Data entries:
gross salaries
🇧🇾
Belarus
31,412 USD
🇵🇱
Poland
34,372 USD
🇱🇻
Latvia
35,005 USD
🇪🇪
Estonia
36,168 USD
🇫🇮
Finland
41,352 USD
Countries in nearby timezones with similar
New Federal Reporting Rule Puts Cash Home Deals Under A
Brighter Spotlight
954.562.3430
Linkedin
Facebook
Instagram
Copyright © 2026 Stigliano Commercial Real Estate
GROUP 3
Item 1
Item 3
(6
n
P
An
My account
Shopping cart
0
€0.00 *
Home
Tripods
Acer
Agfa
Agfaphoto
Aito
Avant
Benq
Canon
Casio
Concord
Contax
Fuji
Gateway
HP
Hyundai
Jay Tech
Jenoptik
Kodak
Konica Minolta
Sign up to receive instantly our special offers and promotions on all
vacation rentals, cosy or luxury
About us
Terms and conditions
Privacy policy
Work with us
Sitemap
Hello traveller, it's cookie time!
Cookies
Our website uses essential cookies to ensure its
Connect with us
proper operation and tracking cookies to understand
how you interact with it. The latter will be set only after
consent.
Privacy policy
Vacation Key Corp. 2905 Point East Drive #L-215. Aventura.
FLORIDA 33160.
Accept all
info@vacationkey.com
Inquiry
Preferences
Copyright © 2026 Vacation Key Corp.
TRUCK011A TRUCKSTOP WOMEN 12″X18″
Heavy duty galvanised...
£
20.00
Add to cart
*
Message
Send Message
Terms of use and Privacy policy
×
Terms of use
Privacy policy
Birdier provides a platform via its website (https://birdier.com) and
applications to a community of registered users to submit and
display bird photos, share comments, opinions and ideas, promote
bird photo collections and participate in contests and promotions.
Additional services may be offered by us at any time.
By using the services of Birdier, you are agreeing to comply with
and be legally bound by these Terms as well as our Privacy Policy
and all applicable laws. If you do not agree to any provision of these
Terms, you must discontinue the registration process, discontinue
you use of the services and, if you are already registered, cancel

## About this task
Scanning the data above, count the lines in which the string "Corp" occurs and state only the count.

## Response to this exercise
2